In another sense, a proprietary product choosing to embed my component would be a massive victory for the ecosystem it is built to support. I think that is also true for Sequoia. I just straight up don’t care about the ability to replace my component within another proprietary program. If they are using it at all, they will presumably update it themselves, it would be a pretty central dependency; if they don’t want to, they can just build their own version. I'm just hoping to get anyone to pull the trigger and drop their commercial alternative in favour of the open standard my component implements. So is Sequoia; their livelihood depends on it. Will they hack on rustc to make it easier to use? Somehow I think they will not! This makes no sense to me.
A lot of open source today cares less about LGPL-style replaceability and more about adoption of an open standard that is separate from the code itself. In this case it’s PGP-compatible encryption and signing, which has famously never really taken off and by some odd coincidence never had a project of Sequoia's quality with e.g. a BSD-style license that you could simply slap in a project and depend on. (Although much of the blame deservedly goes to GPG providing over a hundred intricate and one must presume deliberately hard-to-reproduce APIs.) In Kubernetes-land, the concept of being k8s-compatible and interoperable is arguably responsible for more freedom than the core software itself.
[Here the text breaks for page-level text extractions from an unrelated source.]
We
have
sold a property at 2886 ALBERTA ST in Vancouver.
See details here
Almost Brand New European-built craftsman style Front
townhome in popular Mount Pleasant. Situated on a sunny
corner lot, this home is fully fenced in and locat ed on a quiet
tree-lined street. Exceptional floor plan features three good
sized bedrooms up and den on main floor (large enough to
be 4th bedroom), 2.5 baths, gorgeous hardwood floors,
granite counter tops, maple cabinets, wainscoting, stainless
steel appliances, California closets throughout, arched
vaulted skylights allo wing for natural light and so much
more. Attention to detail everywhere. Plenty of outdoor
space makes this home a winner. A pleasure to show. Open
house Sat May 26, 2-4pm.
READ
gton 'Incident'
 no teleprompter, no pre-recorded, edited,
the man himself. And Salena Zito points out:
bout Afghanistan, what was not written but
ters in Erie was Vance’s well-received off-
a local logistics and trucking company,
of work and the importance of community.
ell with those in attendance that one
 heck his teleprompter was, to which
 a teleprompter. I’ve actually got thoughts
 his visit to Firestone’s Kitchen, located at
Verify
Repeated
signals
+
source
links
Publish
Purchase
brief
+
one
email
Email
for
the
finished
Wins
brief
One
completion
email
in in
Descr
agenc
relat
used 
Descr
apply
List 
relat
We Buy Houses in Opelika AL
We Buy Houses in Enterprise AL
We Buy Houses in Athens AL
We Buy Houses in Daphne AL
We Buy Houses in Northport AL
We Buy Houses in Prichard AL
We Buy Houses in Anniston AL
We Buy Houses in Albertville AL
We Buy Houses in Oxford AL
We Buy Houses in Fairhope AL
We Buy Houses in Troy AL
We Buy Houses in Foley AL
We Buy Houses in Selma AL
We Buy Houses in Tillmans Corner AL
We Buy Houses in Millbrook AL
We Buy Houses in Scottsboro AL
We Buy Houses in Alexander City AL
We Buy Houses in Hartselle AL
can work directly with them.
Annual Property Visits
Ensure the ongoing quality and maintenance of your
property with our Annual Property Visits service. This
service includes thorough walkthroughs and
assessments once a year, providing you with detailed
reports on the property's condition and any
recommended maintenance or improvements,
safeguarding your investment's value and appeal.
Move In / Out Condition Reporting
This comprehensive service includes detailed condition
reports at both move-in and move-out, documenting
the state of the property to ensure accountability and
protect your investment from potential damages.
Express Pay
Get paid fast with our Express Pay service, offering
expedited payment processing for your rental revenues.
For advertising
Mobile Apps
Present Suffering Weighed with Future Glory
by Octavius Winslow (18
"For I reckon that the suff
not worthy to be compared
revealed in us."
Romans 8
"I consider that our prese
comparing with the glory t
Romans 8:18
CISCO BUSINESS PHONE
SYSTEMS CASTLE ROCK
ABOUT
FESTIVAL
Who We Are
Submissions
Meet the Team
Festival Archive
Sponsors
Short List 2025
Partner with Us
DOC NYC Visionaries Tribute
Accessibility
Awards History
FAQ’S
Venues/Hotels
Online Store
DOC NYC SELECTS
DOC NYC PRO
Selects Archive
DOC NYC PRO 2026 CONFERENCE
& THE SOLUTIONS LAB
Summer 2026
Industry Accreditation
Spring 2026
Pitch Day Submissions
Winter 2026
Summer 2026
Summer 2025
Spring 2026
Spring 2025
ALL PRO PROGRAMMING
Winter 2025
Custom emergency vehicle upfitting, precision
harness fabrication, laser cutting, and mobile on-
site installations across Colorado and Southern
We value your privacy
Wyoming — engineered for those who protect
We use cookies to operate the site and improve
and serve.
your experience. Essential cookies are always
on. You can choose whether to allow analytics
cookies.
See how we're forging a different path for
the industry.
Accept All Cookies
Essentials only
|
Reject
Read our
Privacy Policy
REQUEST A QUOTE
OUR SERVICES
This is simply true of so many things, and further you must admit: Sequoia as code is 100% replaceable by a motivated corporation, if only there were more demand for being compatible with PGP. If you’re still thinking in 2021 that if PGP were in demand the only reason Amazon would be shipping software without a user-serviceable Sequoia package is the LGPL, you haven’t seen how many hundreds of thousands of dev job ads they posted in the last month. Adoption of the open standard is just more important than anyone’s actual code, up until the codebase is so big it would be prohibitively difficult to replicate. If you think your code in particular is special, maybe you're right, or maybe it's just the rare piece of software whose existence is not entirely justified by an open standard.